In this context, the events leading to force majeure, normally includes wars, tumults, industrial disputes, civil disturbances, fire, flooding, storms and other natural causes, epidemic / pandemic, any action or omission of the government or other competent authority, serious disruption of the activities or interruption of borders, flights, among others.
It is important to mention the that in the absence of a force majeure clause, the parties may use the subsidiary laws and regulations, deserving special mention the impossibility of fulfilment regime (articles 790.º et seq. of Civil Code), whether temporary or definitive (with different consequences, of course) and the change of circumstances (articles 437.º et seq. of the Civil Code) – the last, as we have seen, still allowing, as a rule, the fulfilment of the obligation.

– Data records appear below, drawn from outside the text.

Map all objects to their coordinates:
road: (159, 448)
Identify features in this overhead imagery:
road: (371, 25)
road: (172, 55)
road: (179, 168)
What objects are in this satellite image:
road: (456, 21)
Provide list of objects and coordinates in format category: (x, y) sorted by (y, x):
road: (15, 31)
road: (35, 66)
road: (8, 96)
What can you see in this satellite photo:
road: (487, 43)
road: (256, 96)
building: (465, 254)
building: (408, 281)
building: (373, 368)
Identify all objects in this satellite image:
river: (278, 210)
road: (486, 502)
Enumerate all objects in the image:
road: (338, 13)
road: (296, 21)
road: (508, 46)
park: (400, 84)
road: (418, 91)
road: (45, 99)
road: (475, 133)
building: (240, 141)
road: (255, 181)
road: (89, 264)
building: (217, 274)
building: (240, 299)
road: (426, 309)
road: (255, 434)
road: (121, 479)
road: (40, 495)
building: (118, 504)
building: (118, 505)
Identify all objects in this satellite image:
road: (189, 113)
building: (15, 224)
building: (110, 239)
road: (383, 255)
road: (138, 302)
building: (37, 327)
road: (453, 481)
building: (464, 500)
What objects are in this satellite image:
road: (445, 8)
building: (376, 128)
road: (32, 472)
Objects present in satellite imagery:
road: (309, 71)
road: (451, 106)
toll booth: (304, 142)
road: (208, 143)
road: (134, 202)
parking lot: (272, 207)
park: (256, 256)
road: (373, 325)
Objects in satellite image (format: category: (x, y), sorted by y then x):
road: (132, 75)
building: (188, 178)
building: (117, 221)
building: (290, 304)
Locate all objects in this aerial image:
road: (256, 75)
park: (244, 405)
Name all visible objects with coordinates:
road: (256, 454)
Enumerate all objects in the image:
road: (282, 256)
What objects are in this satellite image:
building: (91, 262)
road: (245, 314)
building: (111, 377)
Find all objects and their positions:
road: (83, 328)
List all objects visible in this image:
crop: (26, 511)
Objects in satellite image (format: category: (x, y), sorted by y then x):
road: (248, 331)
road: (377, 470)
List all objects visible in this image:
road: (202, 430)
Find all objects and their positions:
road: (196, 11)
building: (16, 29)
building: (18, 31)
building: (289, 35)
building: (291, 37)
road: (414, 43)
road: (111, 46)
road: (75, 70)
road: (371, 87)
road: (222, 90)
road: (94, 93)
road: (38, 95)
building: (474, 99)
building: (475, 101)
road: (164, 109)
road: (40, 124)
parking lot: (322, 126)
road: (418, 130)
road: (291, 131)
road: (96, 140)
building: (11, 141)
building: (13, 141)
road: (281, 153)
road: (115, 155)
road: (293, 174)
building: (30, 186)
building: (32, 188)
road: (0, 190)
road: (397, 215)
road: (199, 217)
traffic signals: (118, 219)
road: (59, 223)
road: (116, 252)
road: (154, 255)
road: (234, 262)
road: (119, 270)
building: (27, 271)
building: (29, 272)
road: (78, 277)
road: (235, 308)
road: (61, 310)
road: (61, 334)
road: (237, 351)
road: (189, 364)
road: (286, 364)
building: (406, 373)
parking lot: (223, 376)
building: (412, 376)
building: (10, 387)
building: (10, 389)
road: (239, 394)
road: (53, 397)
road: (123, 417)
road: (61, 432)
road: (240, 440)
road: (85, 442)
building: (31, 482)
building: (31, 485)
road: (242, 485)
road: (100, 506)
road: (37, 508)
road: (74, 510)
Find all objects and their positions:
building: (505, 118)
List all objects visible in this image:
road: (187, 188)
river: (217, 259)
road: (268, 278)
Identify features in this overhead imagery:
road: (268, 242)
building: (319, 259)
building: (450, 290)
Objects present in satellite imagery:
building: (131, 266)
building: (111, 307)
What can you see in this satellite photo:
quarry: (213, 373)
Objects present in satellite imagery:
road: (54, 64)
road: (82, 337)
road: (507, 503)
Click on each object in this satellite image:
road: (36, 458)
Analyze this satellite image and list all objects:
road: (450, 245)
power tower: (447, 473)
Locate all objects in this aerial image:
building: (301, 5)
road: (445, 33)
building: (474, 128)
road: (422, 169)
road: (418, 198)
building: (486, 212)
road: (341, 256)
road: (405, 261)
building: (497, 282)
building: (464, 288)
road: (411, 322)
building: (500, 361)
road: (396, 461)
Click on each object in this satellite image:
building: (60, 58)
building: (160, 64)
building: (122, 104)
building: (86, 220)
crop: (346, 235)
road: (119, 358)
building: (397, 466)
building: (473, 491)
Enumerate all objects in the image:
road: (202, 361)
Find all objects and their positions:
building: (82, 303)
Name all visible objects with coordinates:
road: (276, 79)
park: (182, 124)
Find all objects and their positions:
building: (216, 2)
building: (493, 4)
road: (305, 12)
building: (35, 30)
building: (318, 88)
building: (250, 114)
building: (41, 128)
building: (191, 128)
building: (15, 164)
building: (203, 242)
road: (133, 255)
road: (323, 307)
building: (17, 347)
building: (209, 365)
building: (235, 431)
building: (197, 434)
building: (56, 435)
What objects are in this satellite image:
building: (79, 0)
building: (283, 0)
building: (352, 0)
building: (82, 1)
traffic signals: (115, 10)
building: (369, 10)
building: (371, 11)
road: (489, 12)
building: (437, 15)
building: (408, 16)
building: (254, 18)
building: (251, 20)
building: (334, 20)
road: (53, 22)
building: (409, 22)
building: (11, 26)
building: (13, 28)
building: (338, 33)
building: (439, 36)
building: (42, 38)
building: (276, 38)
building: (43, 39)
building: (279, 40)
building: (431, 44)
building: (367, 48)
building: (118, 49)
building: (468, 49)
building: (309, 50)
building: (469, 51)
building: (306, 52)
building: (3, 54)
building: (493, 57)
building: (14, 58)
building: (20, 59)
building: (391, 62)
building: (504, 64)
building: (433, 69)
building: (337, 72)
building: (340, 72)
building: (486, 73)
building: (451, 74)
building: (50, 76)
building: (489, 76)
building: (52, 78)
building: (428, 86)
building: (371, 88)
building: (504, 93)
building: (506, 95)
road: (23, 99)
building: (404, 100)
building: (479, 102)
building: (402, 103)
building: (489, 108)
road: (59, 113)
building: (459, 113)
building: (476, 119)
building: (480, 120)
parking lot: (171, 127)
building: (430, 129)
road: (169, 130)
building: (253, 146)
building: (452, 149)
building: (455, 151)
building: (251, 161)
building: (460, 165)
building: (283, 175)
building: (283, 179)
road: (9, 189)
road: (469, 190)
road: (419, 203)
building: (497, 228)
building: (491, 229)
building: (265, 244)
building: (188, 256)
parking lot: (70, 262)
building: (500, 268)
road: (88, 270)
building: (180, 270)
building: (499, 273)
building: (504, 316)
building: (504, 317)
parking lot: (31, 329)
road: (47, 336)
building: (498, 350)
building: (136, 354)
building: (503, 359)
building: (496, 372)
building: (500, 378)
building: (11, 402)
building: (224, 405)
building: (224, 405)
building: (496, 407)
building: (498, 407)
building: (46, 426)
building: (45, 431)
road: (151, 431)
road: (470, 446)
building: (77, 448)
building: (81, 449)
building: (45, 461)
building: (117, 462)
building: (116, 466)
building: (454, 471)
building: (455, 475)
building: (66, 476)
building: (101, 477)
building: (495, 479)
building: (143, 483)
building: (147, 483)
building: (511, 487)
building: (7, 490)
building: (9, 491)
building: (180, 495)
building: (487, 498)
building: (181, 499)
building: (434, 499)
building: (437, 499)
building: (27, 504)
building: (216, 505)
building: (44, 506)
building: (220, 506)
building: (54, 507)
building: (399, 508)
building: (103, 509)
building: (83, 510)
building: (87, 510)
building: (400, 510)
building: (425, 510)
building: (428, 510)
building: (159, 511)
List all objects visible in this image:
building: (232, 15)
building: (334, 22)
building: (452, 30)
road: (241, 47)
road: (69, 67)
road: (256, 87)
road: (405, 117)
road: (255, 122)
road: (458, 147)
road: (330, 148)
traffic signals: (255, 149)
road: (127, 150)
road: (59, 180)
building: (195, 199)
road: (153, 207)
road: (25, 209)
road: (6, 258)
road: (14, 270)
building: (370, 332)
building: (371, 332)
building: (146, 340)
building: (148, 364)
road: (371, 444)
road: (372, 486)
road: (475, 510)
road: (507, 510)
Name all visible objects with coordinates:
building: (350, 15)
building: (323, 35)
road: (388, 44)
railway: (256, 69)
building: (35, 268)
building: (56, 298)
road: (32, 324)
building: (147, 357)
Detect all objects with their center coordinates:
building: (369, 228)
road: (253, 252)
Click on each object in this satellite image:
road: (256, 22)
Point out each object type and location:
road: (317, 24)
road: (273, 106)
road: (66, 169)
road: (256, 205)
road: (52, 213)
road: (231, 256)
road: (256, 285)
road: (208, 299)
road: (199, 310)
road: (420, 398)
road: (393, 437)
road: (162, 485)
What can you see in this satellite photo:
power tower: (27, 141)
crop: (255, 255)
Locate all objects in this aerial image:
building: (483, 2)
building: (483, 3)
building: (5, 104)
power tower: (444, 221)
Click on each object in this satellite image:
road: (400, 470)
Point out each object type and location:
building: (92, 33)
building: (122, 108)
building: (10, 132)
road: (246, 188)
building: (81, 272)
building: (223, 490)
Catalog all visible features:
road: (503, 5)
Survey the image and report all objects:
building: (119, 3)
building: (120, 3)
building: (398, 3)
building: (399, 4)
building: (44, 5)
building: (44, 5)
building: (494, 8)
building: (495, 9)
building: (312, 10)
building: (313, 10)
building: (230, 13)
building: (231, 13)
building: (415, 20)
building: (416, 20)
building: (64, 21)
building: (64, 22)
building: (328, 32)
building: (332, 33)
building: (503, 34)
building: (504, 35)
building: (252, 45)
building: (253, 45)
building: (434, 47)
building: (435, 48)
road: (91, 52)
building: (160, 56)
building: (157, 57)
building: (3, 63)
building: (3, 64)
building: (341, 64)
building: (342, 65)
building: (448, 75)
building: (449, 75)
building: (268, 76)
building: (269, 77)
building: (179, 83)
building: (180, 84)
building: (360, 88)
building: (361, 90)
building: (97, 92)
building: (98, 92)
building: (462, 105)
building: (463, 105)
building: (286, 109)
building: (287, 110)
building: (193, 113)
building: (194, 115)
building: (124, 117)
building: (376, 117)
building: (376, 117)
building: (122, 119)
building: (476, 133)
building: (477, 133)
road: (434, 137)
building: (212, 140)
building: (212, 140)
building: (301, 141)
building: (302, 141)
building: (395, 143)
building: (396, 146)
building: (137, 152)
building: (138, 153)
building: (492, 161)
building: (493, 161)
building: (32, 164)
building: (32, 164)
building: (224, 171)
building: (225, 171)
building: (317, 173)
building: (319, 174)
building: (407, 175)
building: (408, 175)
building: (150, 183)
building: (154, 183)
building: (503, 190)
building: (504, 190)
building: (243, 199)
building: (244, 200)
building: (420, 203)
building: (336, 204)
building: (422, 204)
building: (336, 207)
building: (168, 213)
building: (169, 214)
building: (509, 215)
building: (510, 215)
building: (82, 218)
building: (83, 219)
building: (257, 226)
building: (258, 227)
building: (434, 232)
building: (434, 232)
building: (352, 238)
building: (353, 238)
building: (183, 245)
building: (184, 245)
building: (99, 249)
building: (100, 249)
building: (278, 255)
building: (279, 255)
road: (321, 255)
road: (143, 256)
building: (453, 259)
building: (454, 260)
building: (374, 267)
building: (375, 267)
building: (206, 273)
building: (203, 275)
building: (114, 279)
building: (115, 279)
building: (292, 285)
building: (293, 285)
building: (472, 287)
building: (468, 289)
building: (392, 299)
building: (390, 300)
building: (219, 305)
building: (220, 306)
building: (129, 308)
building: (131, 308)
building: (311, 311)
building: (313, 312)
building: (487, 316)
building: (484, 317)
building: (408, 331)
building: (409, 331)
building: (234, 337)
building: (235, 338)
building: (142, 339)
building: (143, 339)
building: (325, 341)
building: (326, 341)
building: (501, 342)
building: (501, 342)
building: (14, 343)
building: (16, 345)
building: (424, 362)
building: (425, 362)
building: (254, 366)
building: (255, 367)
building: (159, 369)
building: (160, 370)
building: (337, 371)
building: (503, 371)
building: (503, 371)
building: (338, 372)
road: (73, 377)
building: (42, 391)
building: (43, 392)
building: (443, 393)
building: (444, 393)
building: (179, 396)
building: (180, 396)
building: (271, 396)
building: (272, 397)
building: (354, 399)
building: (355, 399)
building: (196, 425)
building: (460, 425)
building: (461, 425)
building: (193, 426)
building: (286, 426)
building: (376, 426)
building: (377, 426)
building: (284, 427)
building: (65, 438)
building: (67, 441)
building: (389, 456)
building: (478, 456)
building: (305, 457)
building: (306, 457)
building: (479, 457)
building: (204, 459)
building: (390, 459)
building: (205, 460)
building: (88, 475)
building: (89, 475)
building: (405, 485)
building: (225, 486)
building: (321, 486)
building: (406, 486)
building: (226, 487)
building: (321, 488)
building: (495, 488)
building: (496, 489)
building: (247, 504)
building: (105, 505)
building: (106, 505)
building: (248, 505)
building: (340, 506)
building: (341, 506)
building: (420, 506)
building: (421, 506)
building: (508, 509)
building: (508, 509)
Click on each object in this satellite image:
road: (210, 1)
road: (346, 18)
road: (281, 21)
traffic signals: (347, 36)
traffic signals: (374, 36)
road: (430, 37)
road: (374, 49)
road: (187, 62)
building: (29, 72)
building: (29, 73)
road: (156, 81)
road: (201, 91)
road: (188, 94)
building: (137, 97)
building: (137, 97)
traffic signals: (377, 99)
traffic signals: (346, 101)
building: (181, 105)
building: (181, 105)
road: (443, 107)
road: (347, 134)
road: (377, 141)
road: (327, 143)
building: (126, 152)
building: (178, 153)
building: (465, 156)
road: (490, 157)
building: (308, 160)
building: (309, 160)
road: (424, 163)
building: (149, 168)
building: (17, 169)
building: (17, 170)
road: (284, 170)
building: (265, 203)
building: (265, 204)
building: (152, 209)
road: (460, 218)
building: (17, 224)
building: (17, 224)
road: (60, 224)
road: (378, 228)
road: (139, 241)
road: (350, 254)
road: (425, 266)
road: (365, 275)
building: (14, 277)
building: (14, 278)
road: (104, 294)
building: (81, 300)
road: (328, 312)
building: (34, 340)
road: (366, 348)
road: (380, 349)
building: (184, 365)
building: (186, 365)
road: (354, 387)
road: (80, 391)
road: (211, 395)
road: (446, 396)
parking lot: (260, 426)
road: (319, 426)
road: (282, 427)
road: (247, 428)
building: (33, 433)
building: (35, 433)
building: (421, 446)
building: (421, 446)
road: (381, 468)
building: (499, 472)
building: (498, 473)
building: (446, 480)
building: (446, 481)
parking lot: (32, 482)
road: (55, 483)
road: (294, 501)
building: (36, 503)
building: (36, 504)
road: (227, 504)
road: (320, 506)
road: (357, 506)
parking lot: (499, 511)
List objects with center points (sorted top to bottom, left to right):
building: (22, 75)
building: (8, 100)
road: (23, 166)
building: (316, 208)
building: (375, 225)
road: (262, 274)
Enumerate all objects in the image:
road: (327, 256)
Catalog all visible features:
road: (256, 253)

It should be noted that the consequences of the impossibility still depends on whether it is attributable to one of the parties, both or to neither of them, and the imputation criteria of the law are varied and the spheres of attribution of risks in a contract may not be equal for each of the parties.
As a summary, the goal was to have shown the importance of including and disentangle the range of a force majeure clause in a contract to be executed in Mozambique, to the extent that it is up to the parties to fill it (may be based on international examples, already mentioned); even that for certain contracts, are provided specific risk attribution rules, such as Article 1040.º of the Civil Code regarding the rental and leasing.
In case this is not particularly set out in the contractual document that binds the parties, the next steps will require a delicate exercise to frame the events in one of several identified regimes in order to define the distribution of that risk and to determine the respective consequences (to fulfil an obligation, indemnify, reduce the cost, among others).